11.     Centrelink conducts periodic reviews and in December 2003 reviewed Mr Ralph’s age pension entitlements and sought income details from Mr Ralph’s employer.  In June 2005 Centrelink commenced a further review of Mr Ralph’s earnings and entitlements relative to the age pension being paid (T46 folio 184).  On the basis of information received, Centrelink then calculated that each of the applicants had been overpaid an amount of $17,967 by way of age pension for the period 22 December 2000 to 2 June 2005.  These calculations were amended initially to $24,262.18 and then subsequently revised downwards to $19,825.10 (T69).  A further review by the ARO revised the debt downwards to $11,897.50 and the SSAT further amended the debts owed by each of the applicants to $11,339.82 for the relevant period.

12.     The earnings of the applicant is conveniently summarised in Exhibit 3.  It shows that Mr Ralph periodically earned commissions but his employer allowed him to draw amounts in advance by way of loans.  These advances were off-set against commissions earned.  In other words, some amounts received in a particular financial year were in fact loans in advance of commissions being earned.  Exhibit 3 shows that, consistently with Mr Ralph’s evidence, he finally ceased work in August or September 2006 and at the time he had a debt due to his employer and he had to reduce his account of commissions and loans to a nil balance at the date of retirement.  At that date, he owed his employer $44,284.58, which reflects the excess of loans or payments by the employer in excess of commissions actually earned progressively since September 1997. 

Consideration

13.     I have considered all of the relevant factual evidence and all of the statutory and case law material relevant to determining the issues to be answered.

14.     The Tribunal has made the following findings of fact:

I.Both applicants, Mr and Mrs Ralph, were truthful witnesses and honestly believed the submissions which they put forward to the Tribunal;

II.The applicants had been conscientious in reporting income to Centrelink, based on their understanding of what was required to be reported;

III.The respondent submitted that the Department’s policy about income received in assessing age pension was to apportion income evenly over the succeeding twelve month period.

- DIRECTIVE 1
From the text on Mr Ralph's age pension review, return everything from "13.     I have considered" down to "to be answered.".
- DIRECTIVE 2
Take the text on Mr Ralph's age pension review further, picking up right after its last sentence.
The entries after this point are not needed for anything here.

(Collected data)

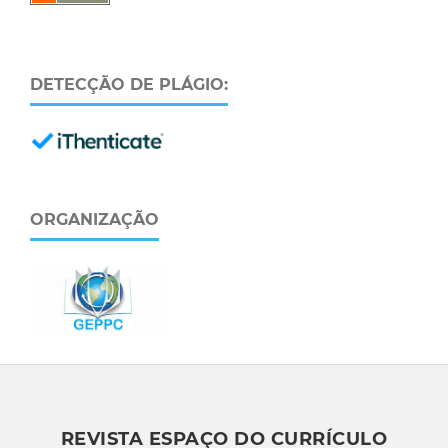
DETECÇÃO DE PLÁGIO:
ORGANIZAÇÃO
REVISTA ESPAÇO DO CURRÍCULO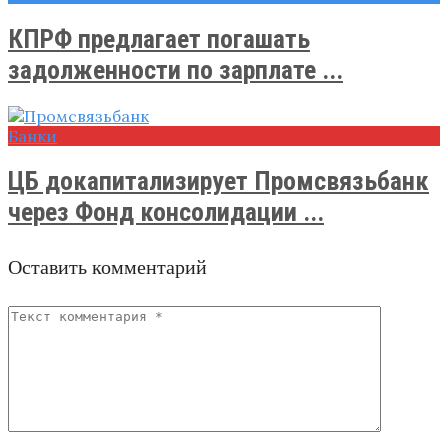
КПРФ предлагает погашать
задолженности по зарплате ...
Банки
ЦБ докапитализирует Промсвязьбанк
через Фонд консолидации ...
Оставить комментарий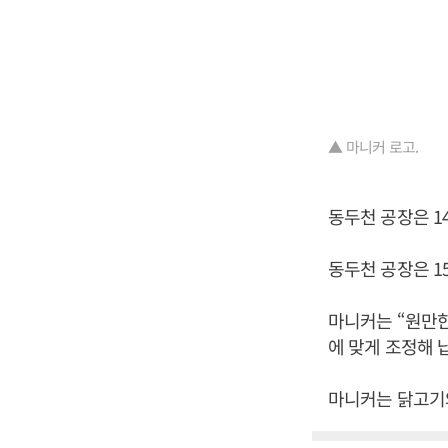
▲ 마니커 로고.
동두천 공장은 1
동두천 공장은 1
마니커는 “원만한
에 맞게 조정해 
마니커는 닭고기와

- TASK RESULT 1
13.     I have considered all of the relevant factual evidence and all of the statutory and case law material relevant to determining the issues to be answered.

- TASK RESULT 2
IV.The applicants have misconceived the advice contained in Exhibit 5 in that they understood that commission payments would not be considered as part of income for pension purposes after Mr Ralph’s retirement.  A fair reading of Exhibit 5, confirmed by information provided to the Tribunal as to the Department’s practice, is that the advice provided to the applicant was relevant only when he retired and did not work again. 

V.The amount of $9,552.02 (commission due to 22 November 2000) previously taken into account by the SSAT is outside the debt period and should be excluded from calculations in the debt period (subject to the application of the Secretary’s policy as detailed below).

Issue 1:  Have the applicants been overpaid age pension for the relevant period?

15. Age pension is to be calculated as per s 55 of the Act. That section requires application of s 1064 which includes an income test (s 1064-E1). That test is assessed on a person’s ordinary income on a yearly basis. A critical question here is, what is ‘ordinary income on a yearly basis’ in the applicants’ circumstances.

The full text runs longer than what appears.